Hmmmmmm, I used -d flag and the output seems to be fine? I listed the failed one first then the successful one below.

$..

[@..icon is '04n'] START@43 Tree.execute PARSE STAGE ('[', ('..', ('(root)', 'rs'), ('',)), ('is', ('..', ('(current)',), ('name', 'icon')), '04n')) START@56 executing node '('[', ('..', ('(root)', 'rs'), (' ',)), ('is', ('..', ('(current)',), ('name', 'icon')), '04n'))' START@56 executing node '('..', ('(root)', 'rs'), ('',))' START@56 executing node '('(root)', 'rs')' DEBUG@290 .. returning '' DEBUG@319 found '('is', ('..', ('(current)',), ('name', 'icon')), '04n')' selector. executing on DEBUG@337 found is operator in selector local variable 'nodeList' referenced before assignment

$..

[@.icon is '04n'] START@43 Tree.execute PARSE STAGE ('[', ('..', ('(root)', 'rs'), ('',)), ('is', ('.', ('(current)',), ('name', 'icon')), '04n')) START@56 executing node '('[', ('..', ('(root)', 'rs'), (' ',)), ('is', ('.', ('(current)',), ('name', 'icon')), '04n'))' START@56 executing node '('..', ('(root)', 'rs'), ('',))' START@56 executing node '('(root)', 'rs')' DEBUG@290 .. returning '' DEBUG@319 found '('is', ('.', ('(current)',), ('name', 'icon')), '04n')' selector. executing on DEBUG@337 found is operator in selector local variable 'nodeList' referenced before assignment

— You are receiving this because you commented. Reply to this email directly, view it on GitHub https://github.com/adriank/ObjectPath/issues/45#issuecomment-231554741, or mute the thread https://github.com/notifications/unsubscribe/AAKycuvrdEm828nNNs2zBltG9LziHu1Oks5qUAcagaJpZM4JIWm0 .
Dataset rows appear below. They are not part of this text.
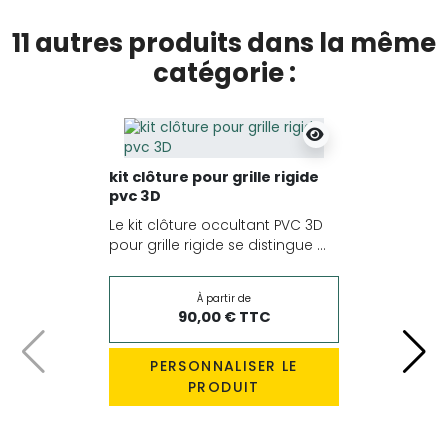
11 autres produits dans la même
catégorie :
kit clôture pour grille rigide
pvc 3D
Le kit clôture occultant PVC 3D
pour grille rigide se distingue ...
À partir de
90,00 € TTC
Précédent
Suiv
PERSONNALISER LE
PRODUIT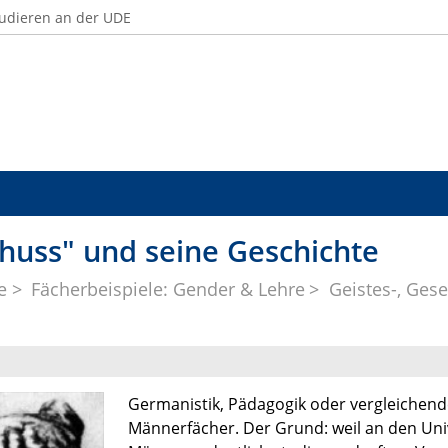
udieren an der UDE
huss" und seine Geschichte
e
Fächerbeispiele: Gender & Lehre
Geistes-, Ges
Germanistik, Pädagogik oder vergleichende
Männerfächer. Der Grund: weil an den Uni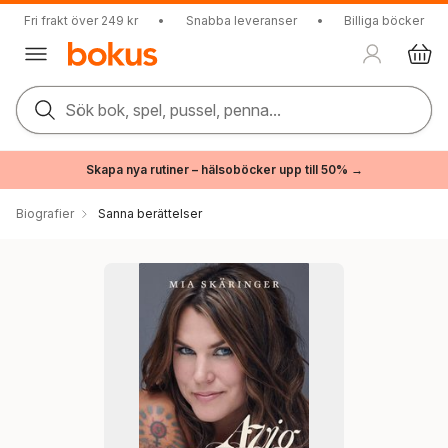
Fri frakt över 249 kr
•
Snabba leveranser
•
Billiga böcker
Sök bok, spel, pussel, penna...
Skapa nya rutiner – hälsoböcker upp till 50% →
Biografier
Sanna berättelser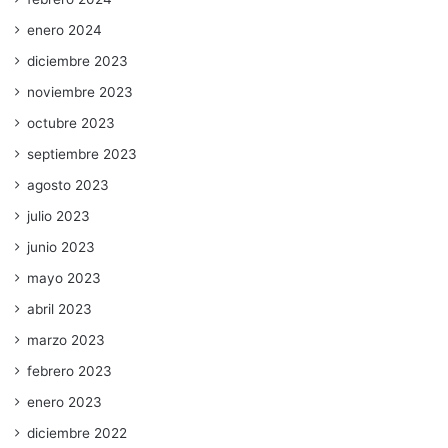
enero 2024
diciembre 2023
noviembre 2023
octubre 2023
septiembre 2023
agosto 2023
julio 2023
junio 2023
mayo 2023
abril 2023
marzo 2023
febrero 2023
enero 2023
diciembre 2022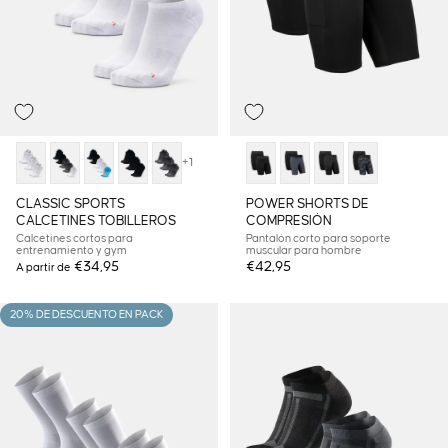
+1
CLASSIC SPORTS
POWER SHORTS DE
CALCETINES TOBILLEROS
COMPRESIÓN
Calcetines cortos para
Pantalón corto para soporte
entrenamiento y gym
muscular para hombre
€34,95
€42,95
A partir de
20% DE DESCUENTO EN PACK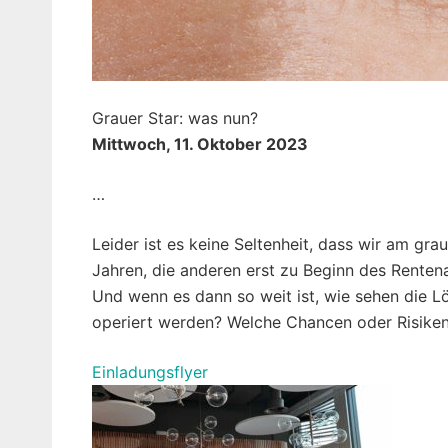
Grauer Star: was nun?
Mittwoch, 11. Oktober 2023
…
Leider ist es keine Seltenheit, dass wir am gr
Jahren, die anderen erst zu Beginn des Rentenal
Und wenn es dann so weit ist, wie sehen die L
operiert werden? Welche Chancen oder Risike
Einladungsflyer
titaniumrain commented 8 years ago

sure. i am happy to fix the bug if u show me the way. :)

adriank commented 8 years ago

The best way to start testing is to add test in https://github.com/adriank/ObjectPath/blob/master/tests/test_ObjectPath.py. You can add your JSON there.

Then save the JSON as a file on your HDD and run:

python shell.py -d -e "$.*[@..icon is '04n']" temp.json

(don't test with two .. in the same query because it would be harmful for your eyes :) )

You'll get detailed debug strings from whole query execution including line numbers. From brief look at debug output, I presume it's problem with itertools.chain being not properly checked with is operator, because this works:

python shell.py -d -e "$.*[@..speed > 7.30]" temp.json

I would compare outputs of both queries and search for differences.